Existem mais três livros depois desse. Se vou ler os demais? Sinceramente eu não sei. Existe um lado de mim que clama por saber o que acontece com eles, mas há outro lado que não quer saber se for pra os ver continuarem a viver dessa forma tão obscura onde o máximo de intimidade que eles possuem é como mestre e submissa. Ninguém pode ser cem por cento dominador, deve existir pelo menos uma parte ‘normal’ e leve. Uma parte da sua vida que é condizente com sua idade de trinta e poucos, que permite que ele sorria, vá ao cinema, a jantares e que consiga fazer um sexo baunilha, pois há prazer inclusive no baunilha.
Nos últimos capítulos há uma indicação de que ele a terá como submissa, mas também a terá como igual, ou seja, ele não vai ser só o mestre malvadão, mas meu cérebro não consegue acreditar muito.
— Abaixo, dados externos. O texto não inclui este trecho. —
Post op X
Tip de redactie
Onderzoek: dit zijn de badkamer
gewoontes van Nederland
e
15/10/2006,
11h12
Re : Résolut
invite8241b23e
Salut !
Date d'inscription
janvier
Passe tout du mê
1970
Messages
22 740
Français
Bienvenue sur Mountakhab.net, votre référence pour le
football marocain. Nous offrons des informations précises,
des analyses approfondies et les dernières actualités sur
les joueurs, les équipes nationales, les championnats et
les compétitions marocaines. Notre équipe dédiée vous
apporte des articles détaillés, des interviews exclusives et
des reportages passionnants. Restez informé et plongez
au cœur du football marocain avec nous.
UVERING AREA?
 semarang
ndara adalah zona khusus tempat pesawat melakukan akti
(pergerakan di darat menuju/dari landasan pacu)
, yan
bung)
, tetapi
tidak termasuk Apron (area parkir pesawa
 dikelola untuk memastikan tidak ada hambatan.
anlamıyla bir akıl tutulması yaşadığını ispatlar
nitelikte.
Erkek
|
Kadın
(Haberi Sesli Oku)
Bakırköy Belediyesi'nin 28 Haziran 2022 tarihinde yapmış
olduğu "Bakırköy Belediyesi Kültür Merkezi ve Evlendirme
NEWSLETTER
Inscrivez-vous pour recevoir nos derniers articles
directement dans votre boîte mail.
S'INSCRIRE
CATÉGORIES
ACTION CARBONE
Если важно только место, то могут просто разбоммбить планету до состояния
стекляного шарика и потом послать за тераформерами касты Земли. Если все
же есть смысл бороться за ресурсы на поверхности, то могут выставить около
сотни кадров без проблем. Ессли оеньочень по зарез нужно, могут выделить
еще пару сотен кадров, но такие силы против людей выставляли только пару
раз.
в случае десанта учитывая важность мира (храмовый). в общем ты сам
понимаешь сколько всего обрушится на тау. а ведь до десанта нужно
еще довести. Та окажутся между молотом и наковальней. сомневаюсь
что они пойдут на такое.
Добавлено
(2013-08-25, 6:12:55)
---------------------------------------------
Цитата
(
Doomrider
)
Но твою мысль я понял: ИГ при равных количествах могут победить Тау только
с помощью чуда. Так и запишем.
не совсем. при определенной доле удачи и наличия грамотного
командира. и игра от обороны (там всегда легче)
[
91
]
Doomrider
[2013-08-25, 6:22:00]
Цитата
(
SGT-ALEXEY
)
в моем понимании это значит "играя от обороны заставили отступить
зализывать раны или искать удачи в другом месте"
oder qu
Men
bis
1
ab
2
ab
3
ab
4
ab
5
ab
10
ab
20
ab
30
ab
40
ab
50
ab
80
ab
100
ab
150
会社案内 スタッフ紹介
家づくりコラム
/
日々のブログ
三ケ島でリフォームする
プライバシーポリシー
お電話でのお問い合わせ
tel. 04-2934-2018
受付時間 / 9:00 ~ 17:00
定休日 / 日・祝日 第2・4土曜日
Foi por isso que não emendei o livro dois imediatamente após o livro um. Eu não consigo confiar que a autora irá me dar o que eu espero e isso é desesperador. O livro é tão imprevisível que me deixa receosa.
Se eu indico esse livro? Para a maioria das pessoas não, mas se você não tem um coração fraco, a história é muito bem escrita, apesar de ser mal traduzida. Os personagens são bem construídos e não há oscilações de personalidades como vemos por aí. Isso me chamou atenção, pois normalmente os personagens têm variações bruscas de humor e personalidade, mas os personagens desse livro seguiram um cronograma correto de oscilações. Tess não passou do ódio ao amor sem um motivo forte. Apesar de eu ficar com raiva do motivo, reconheço que dentro da mente perturbada dela, aquele poderia sim ser um motivo para fazê-la deixar de odiar com tanto afinco o Q, entretanto o ódio não foi totalmente esquecido e substituído, ele foi abrandando até chegar ao ponto de que foi finalmente substituído.